Sunday, March 15, 2026

Best Buy (BBY) Q1 2025 Results

Best Buy (BBY) Q1 2025 Results

Best buy missed Wall Street’s revenue expectations for the quarter on Thursday, but stressed that profits were higher and costs were lower as demand for consumer electronics remained weak.

The retailer beat earnings per share expectations and maintained its full-year guidance. It expects Revenue for the complete 12 months is anticipated to be between $41.3 billion and $42.6 billion, down from last fiscal 12 months when total revenue was $43.45 billion. The company said comparable sales will probably be between flat and down 3 percent.

In a conference call, CEO Corie Barry said Best Buy expects 2024 to be “a year of increasing industry stabilization,” echoing a press release the corporate made in February. She said the retailer expects sales performance to “progressively improve” over the subsequent three quarters.

However, she added that the retailer still faces many challenges, including persistent inflation, high mortgage rates and the aftermath of excessive technology spending throughout the pandemic.

This is how Best Buy works in the primary quarter of the financial 12 months in comparison with Wall Street expectations based on an analyst survey conducted by LSEG:

  • Earnings per share: $1.20 adjusted vs. $1.08 expected
  • Revenue: $8.85 billion in comparison with $8.96 billion expected

The company’s net income rose barely to $246 million, or $1.13 per share, for the three-month period ended May 4, compared with $244 million, or $1.11 per share, a 12 months earlier. Adjusted for one-time items, including restructuring costs, Best Buy reported earnings of $1.20 per share.

Net sales fell to $8.85 billion from $9.47 billion in the identical period last 12 months.

Best Buy’s sales are sluggish as the corporate grapples with the aftereffects of about two years of unusually high sales throughout the Covid pandemic. The retailer is within the midst of a holding pattern until the substitute cycle for laptops, kitchen appliances and more normalizes and the looks of latest tech devices draws customers to its stores and website.

Barry said on the conference call that latest devices will drive excitement and sales. She pointed to latest Apple iPads and Microsoft laptops with the corporate’s Copilot artificial intelligence tool in-built, for instance. In addition, she said, the corporate is planning a series of sales events from July to mid-September geared toward students and fogeys looking for laptops and other back-to-school items.

Like other retailers, Best Buy has seen a decline in purchases of convenience items as consumers grapple with higher costs because of inflation.

Comparable sales, which include online sales and sales at stores open for a minimum of 14 months, fell 6.1 percent in comparison with the identical period last 12 months.

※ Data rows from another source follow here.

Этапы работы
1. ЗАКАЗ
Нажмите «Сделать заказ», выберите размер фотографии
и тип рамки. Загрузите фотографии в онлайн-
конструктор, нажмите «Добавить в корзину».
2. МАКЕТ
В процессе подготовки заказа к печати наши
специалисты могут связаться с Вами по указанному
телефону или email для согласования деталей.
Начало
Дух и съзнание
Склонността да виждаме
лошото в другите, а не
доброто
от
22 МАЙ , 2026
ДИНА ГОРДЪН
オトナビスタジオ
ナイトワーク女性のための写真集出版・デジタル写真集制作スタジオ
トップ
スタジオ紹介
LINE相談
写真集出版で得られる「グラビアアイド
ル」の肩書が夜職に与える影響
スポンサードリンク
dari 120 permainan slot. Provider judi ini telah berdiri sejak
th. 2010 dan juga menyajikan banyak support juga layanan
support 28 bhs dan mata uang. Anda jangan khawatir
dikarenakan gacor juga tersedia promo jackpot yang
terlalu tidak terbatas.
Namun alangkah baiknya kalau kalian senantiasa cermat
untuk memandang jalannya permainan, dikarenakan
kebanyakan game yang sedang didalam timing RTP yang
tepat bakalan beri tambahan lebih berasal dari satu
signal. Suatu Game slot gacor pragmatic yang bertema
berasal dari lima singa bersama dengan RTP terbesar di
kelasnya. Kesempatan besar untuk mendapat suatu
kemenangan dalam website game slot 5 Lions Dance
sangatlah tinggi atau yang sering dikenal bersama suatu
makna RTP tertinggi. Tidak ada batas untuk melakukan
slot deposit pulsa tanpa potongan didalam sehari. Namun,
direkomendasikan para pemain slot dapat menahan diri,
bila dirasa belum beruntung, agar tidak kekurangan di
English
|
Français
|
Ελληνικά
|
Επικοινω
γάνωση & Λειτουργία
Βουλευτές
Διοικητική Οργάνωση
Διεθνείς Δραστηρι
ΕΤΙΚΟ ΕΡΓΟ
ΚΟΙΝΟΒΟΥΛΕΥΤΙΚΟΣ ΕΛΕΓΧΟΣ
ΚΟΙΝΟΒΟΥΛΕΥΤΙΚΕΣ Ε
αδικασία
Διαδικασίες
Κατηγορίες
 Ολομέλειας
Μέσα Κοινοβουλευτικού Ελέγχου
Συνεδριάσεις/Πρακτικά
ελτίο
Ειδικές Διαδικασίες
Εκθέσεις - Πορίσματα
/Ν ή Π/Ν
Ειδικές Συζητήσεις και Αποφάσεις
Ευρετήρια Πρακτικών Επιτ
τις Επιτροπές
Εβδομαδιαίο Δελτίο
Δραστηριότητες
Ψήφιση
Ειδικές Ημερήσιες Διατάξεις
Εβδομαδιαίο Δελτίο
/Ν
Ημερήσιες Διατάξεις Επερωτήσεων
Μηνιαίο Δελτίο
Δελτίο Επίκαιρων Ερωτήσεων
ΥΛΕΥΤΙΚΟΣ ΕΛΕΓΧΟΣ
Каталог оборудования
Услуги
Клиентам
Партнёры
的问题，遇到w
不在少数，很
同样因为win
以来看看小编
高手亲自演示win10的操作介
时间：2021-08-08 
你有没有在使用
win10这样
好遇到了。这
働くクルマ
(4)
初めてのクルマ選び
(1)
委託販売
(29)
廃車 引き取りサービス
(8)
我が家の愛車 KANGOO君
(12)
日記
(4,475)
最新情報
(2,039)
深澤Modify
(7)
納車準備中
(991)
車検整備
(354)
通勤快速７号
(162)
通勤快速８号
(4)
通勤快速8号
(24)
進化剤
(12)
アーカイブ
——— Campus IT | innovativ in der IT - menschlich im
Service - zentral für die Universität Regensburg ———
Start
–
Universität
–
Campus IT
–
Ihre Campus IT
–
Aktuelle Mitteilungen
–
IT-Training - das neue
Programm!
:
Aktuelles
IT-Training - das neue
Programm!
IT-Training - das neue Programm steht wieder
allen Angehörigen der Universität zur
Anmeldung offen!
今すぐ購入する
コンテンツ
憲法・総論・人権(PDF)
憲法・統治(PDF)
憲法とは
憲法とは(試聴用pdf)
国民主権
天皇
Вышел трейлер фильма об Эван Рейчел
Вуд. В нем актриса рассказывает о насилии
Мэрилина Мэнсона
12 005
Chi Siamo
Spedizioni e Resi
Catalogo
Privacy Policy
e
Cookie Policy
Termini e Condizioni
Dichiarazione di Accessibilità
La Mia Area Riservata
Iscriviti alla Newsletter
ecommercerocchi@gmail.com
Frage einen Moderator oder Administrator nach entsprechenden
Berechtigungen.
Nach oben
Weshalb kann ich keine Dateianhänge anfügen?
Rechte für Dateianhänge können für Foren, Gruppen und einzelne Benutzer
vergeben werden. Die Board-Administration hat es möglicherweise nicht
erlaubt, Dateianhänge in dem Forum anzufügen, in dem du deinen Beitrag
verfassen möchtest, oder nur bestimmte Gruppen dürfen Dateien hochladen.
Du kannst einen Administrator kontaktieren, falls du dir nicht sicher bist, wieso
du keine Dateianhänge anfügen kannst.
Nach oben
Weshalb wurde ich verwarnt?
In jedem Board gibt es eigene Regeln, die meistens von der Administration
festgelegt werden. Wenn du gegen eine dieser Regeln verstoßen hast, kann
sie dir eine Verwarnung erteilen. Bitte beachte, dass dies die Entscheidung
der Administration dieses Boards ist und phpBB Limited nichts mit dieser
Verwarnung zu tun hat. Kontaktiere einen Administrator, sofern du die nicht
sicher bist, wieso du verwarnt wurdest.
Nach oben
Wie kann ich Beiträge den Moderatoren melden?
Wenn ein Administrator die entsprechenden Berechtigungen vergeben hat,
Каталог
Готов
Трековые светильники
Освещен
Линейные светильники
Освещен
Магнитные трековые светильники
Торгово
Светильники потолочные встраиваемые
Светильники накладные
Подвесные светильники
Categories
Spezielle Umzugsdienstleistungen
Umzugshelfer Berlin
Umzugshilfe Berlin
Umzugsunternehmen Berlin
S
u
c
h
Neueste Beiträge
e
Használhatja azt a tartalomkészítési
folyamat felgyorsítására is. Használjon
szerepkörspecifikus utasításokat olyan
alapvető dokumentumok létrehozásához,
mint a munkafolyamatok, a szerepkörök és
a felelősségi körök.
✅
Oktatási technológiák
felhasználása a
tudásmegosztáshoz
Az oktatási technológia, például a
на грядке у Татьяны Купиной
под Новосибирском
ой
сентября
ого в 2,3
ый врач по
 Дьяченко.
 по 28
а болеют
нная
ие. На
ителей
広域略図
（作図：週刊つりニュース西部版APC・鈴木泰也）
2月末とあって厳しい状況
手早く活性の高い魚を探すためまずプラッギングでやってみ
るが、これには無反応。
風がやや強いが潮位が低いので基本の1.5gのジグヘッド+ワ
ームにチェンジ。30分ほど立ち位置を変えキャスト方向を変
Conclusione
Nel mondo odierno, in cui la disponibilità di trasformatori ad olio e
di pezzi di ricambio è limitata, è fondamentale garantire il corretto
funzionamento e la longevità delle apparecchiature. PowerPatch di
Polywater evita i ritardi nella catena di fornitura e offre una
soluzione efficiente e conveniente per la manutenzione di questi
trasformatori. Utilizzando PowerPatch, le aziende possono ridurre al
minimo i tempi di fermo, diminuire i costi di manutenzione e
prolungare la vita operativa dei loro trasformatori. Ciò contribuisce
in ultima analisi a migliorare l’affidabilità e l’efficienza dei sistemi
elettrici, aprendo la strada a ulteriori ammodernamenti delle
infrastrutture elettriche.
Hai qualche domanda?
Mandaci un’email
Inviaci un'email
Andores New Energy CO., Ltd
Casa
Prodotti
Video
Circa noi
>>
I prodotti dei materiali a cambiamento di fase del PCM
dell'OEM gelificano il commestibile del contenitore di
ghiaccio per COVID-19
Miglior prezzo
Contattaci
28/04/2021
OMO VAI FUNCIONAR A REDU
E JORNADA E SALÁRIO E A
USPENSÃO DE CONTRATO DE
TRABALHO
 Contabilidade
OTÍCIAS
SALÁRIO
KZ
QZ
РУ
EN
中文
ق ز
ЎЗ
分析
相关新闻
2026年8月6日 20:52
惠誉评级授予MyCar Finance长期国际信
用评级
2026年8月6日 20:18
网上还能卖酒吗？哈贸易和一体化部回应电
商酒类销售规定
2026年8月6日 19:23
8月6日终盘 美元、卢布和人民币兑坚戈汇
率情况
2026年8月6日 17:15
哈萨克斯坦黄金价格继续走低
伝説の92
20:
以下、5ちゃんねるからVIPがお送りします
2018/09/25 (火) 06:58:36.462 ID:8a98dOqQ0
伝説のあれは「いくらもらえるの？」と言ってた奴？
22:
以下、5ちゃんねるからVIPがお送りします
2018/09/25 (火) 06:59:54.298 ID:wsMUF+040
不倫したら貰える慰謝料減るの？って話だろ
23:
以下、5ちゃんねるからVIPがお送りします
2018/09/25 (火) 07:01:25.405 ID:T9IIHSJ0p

On the opposite hand, the corporate said it saw growth within the services and laptops categories.

In the U.S., comparable sales fell 6.3 percent and online sales fell 6.1 percent 12 months over 12 months. Still, online sales accounted for nearly a 3rd of total U.S. sales within the quarter.

The company has been taking a look at latest business opportunities, including its subscription-based membership program. In late June, My Best Buy was relaunched as a three-tier program. The lowest tier of this system is free, but the best tier costs $179.99 per 12 months and offers perks like 24/7 technical support, as much as two years of product protection and 20% off repairs, amongst other advantages.

The Minneapolis-based retailer has also been drastically cutting spending. Earlier this 12 months, Barry said the corporate would lay off employees and cut costs across the corporate. She didn’t specify the variety of layoffs but said Best Buy would spend money on areas that might drive growth, equivalent to artificial intelligence.

Best Buy said it spent $15 million on restructuring costs throughout the quarter, mostly for severance or similar payments for workers who lost their jobs. The company said it doesn’t expect another significant costs related to those layoffs, which began in the corporate’s fiscal fourth quarter.

As of early February, Best Buy employed greater than 85,000 people. That’s down from the nearly 125,000 it employed in early 2020 and the greater than 90,000 it expects to employ in early 2023, in keeping with the corporate’s financial filings.

At the top of February, the corporate also announced that it might close ten to fifteen stores in the present financial 12 months, after having already closed 24 stores within the previous 12 months.

Best Buy on Thursday revised its full-year capital spending forecast to an estimated $750 million, down from $800 million previously.

Best Buy shares closed at $71.90 on Wednesday, giving the corporate a market value of about $15 billion. As of Wednesday’s close, the corporate’s share price had fallen by about 8 percent because the starting of the 12 months, lagging behind the S&P 500’s gains of about 10 percent.